Quelques critères pour mieux préparer à l’activité innovante

Les systèmes d’éducation sont des ensembles complexes qui ne peuvent pas être modifiés efficacement sans apporter des changements substantiels à la formation des futurs enseignants. C’est pourquoi il est suggéré de mettre en œuvre des approches et des modèles éducatifs destinés à préparer les esprits à mieux évoluer dans les contextes actuels et futurs en tenant compte des critères suivants :

  1. Considérer chaque étudiant comme une personne unique et dispenser une éducation qui lui permette de devenir le maître d’œuvre de son développement.
  2. Éveiller la curiosité afin de nourrir la motivation à apprendre, à aller plus loin, à créer, à se réinventer.
  3. Favoriser aussi bien l’acquisition de connaissances et de compétences analytiques, d’une part, que le développement d’un mode de pensée imaginatif, d’autre part.
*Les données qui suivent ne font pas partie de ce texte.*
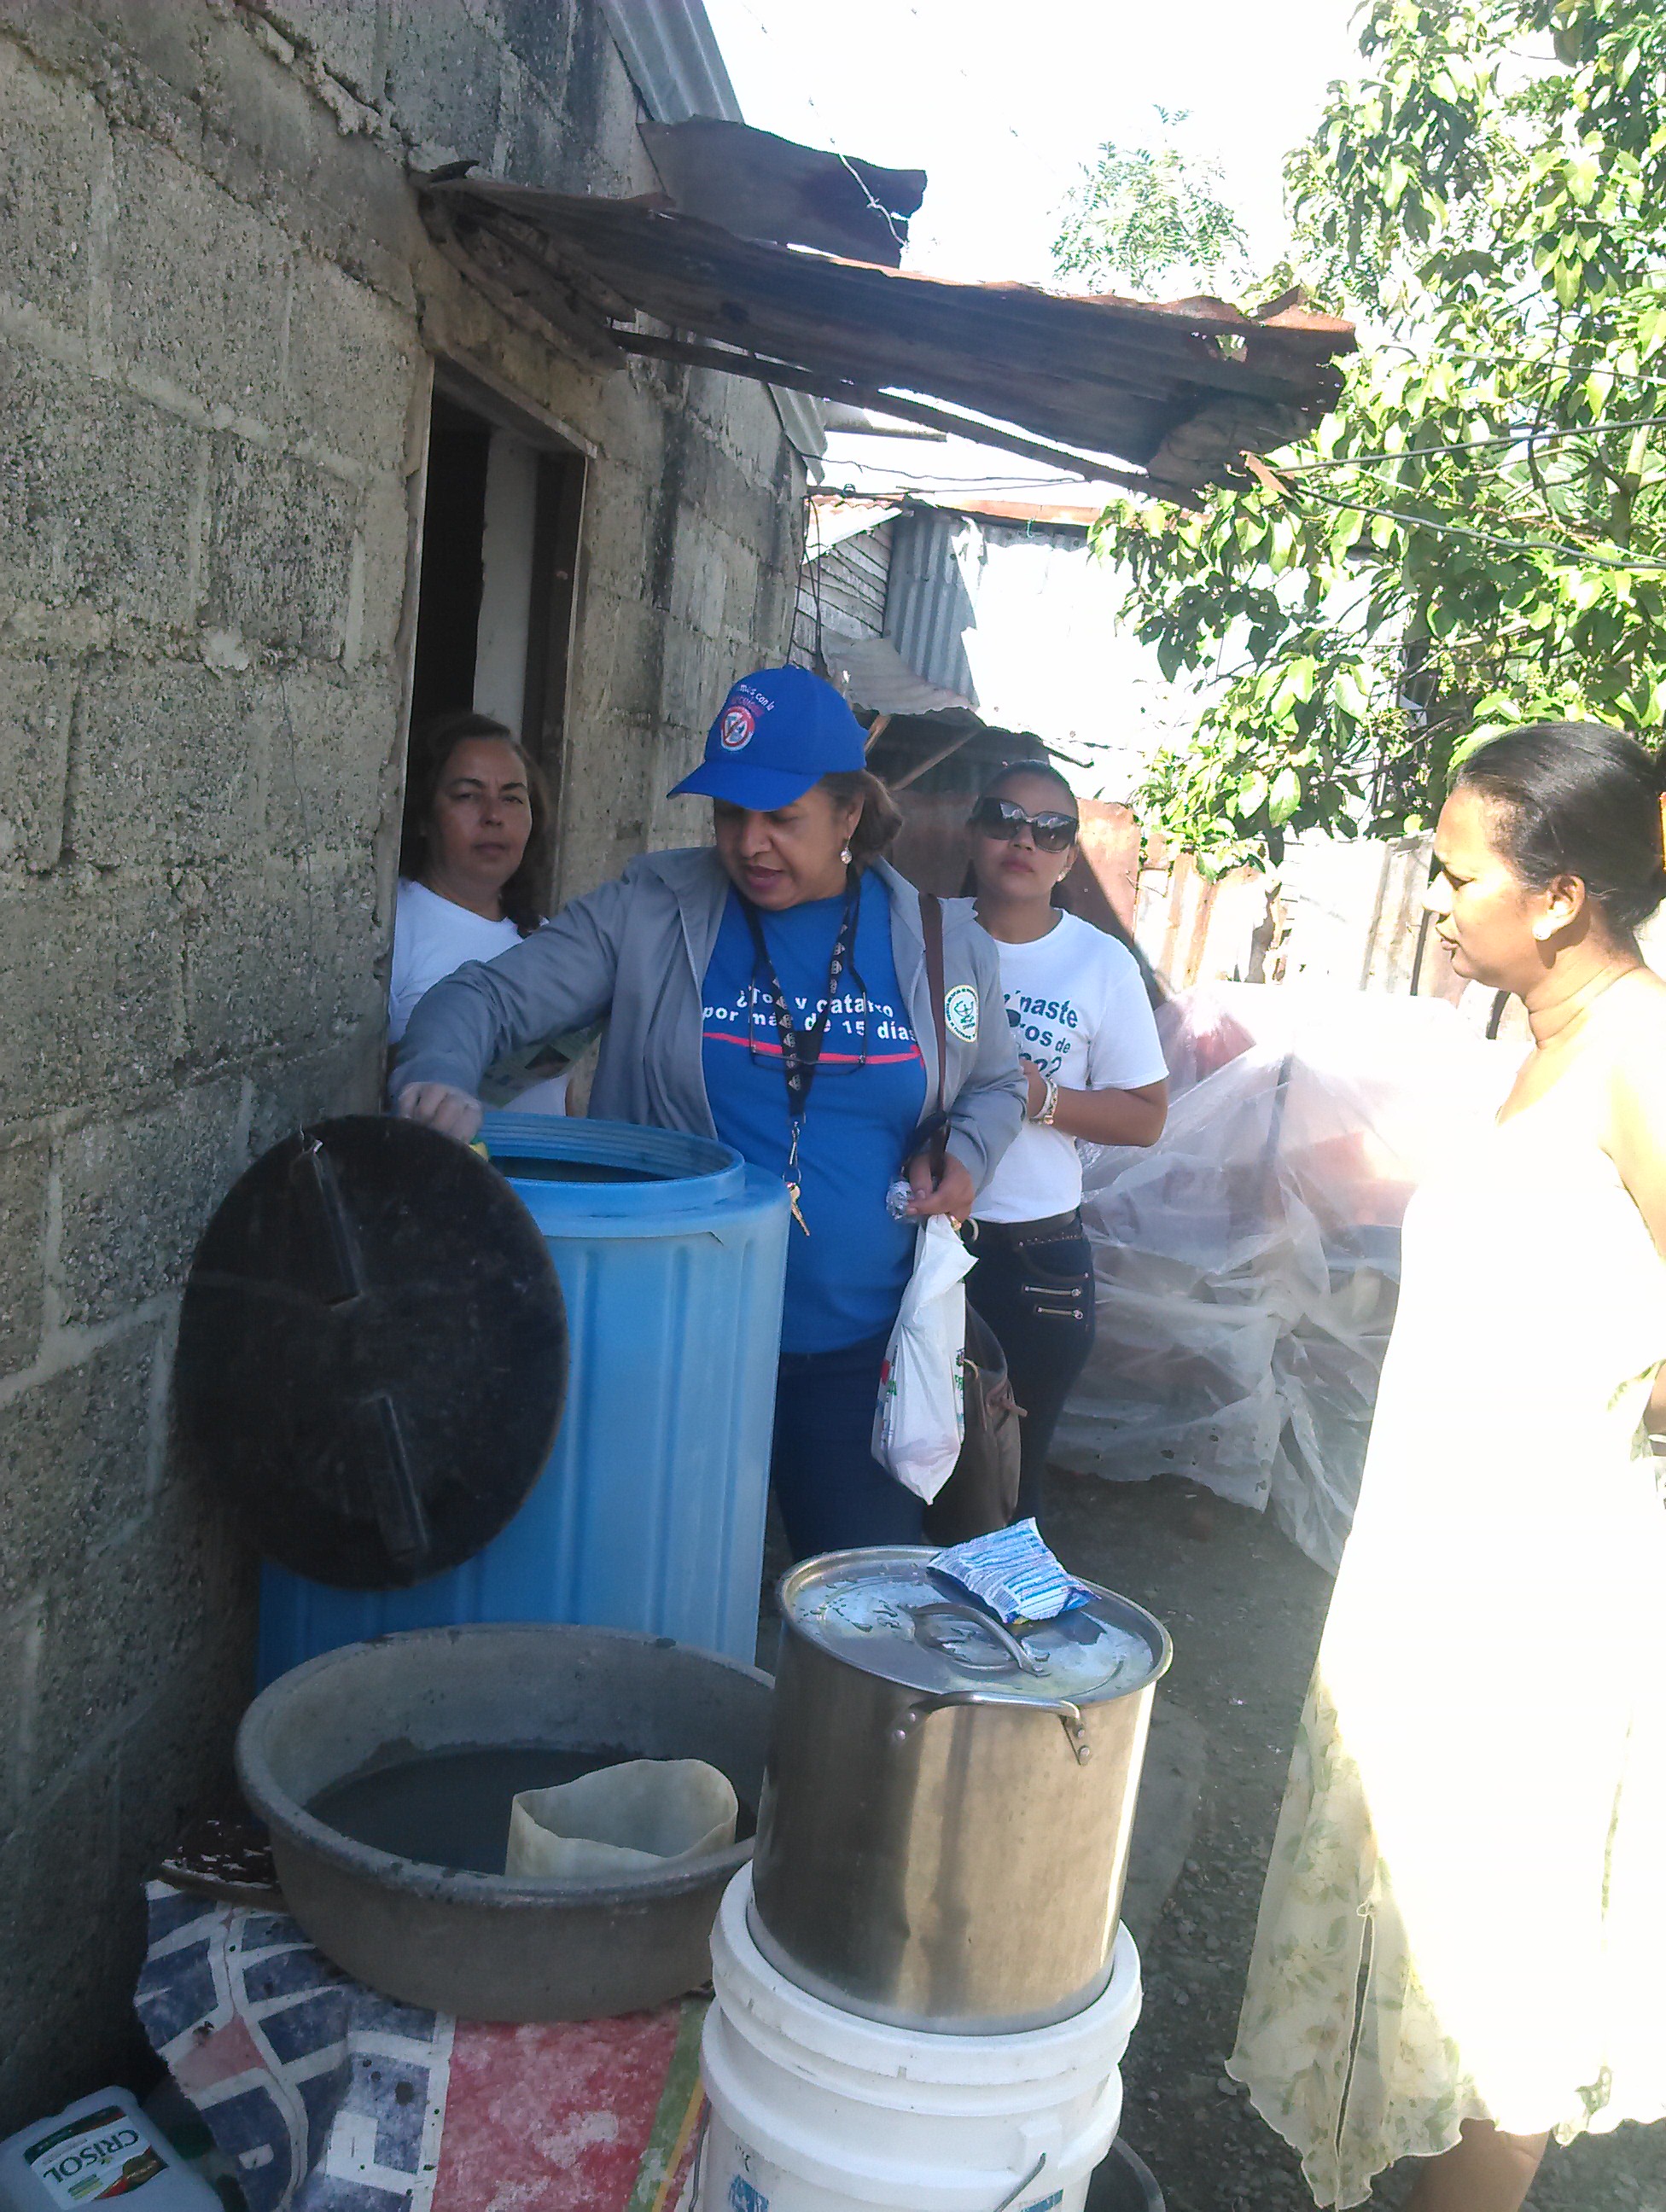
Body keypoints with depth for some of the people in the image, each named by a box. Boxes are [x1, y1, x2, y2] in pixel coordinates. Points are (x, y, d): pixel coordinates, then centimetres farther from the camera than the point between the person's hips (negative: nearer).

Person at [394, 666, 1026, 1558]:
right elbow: (487, 998, -5)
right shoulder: (647, 916, -4)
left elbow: (996, 1083, 18)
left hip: (858, 1349, 2)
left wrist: (966, 1153, -3)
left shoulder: (944, 946, 3)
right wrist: (439, 1077, -27)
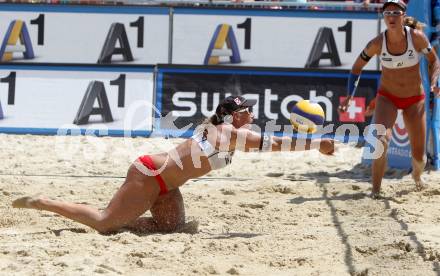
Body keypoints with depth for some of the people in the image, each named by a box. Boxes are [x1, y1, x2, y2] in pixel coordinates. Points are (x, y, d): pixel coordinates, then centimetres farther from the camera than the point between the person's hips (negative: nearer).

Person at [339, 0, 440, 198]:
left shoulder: (416, 37, -18)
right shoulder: (377, 43, -17)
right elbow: (357, 67, -2)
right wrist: (349, 96, -10)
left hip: (414, 99, 1)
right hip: (387, 97, -1)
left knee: (418, 155, 5)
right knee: (381, 141, -28)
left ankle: (417, 175, 42)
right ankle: (375, 189, -15)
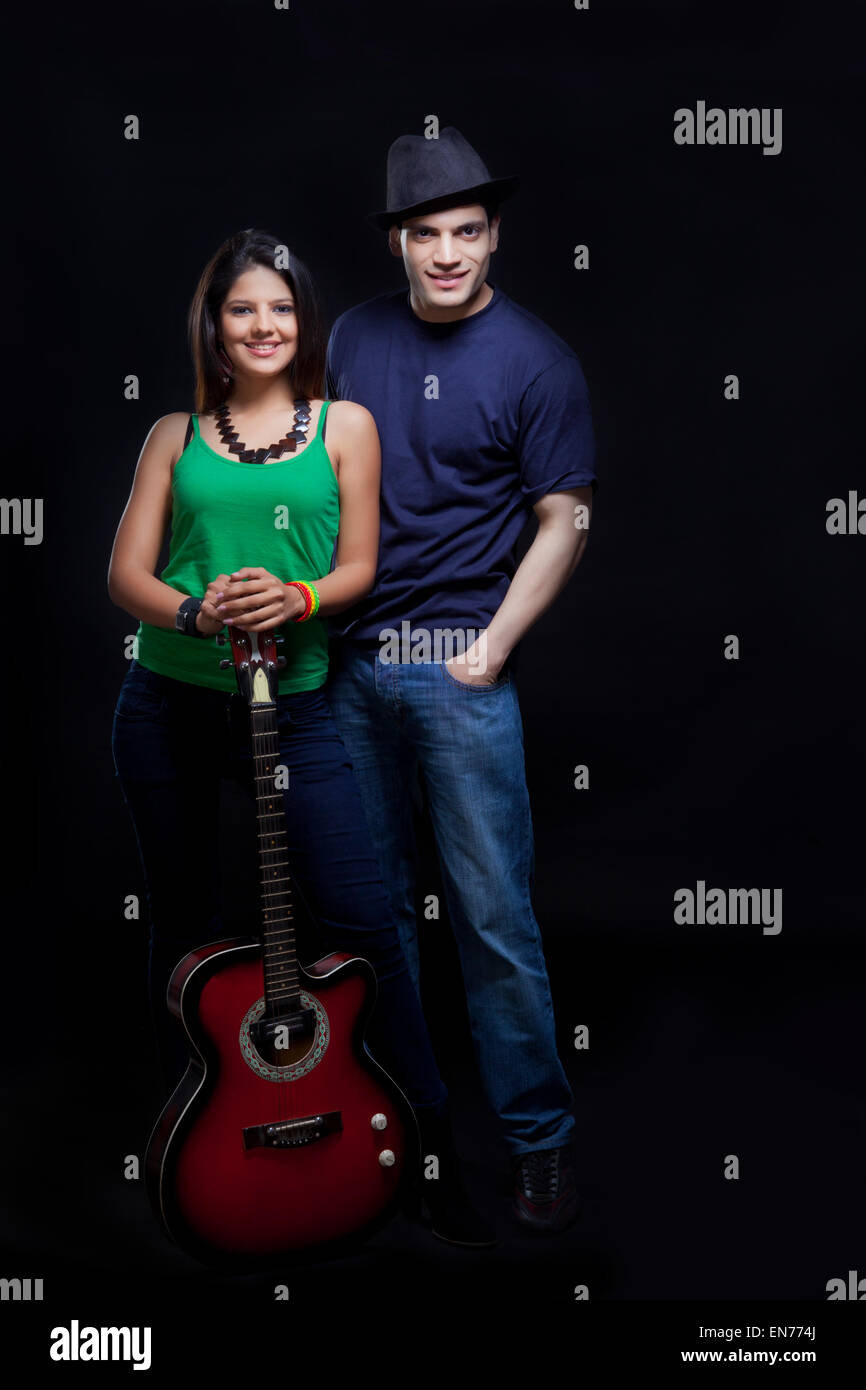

Einstein l’a souvent répété : « L’imagination est plus importante que le savoir. »
  4. Promouvoir un développement plus équilibré entre l’apprentissage conceptuel et pratique afin de mieux préparer à l’activité innovante.
  5. Perfectionner le jugement afin d’être en mesure de prendre des décisions plus éclairées dans des contextes où tout n’est pas toujours clairement défini.
  6. Susciter la confiance en soi, la débrouillardise et l’audace pour continuer à explorer, à découvrir et à conquérir, d’une part, et pour avoir le courage d’entreprendre et d’accomplir des choses jamais faites auparavant, d’autre part.
  7. Apprendre à mieux utiliser les ressources ainsi que les savoirs des écosystèmes entourant l’agent de création. Cela deviendra un enjeu toujours plus crucial.
  8. Former les gens au travail en groupe. Déjà, en 2018, en Amérique du Nord, plus de 80 % des nouvelles entreprises sont créées par des équipes.

En terminant, je tiens à souligner l’excellente initiative de l’ONU d’avoir institué la Journée mondiale de la créativité et de l’innovation (21 avril) et d’avoir accepté, en 2017, la proposition du Conseil international de la petite entreprise (CIPE, ou ICSB : International Council for Small Business) de créer la Journée des micro-, petites et moyennes entreprises. La création de journées mondiales pour améliorer la condition humaine pourrait être suggérée sur plusieurs autres thématiques. Nous insistons sur deux d’entre elles en particulier : l’éducation et l’épanouissement personnel.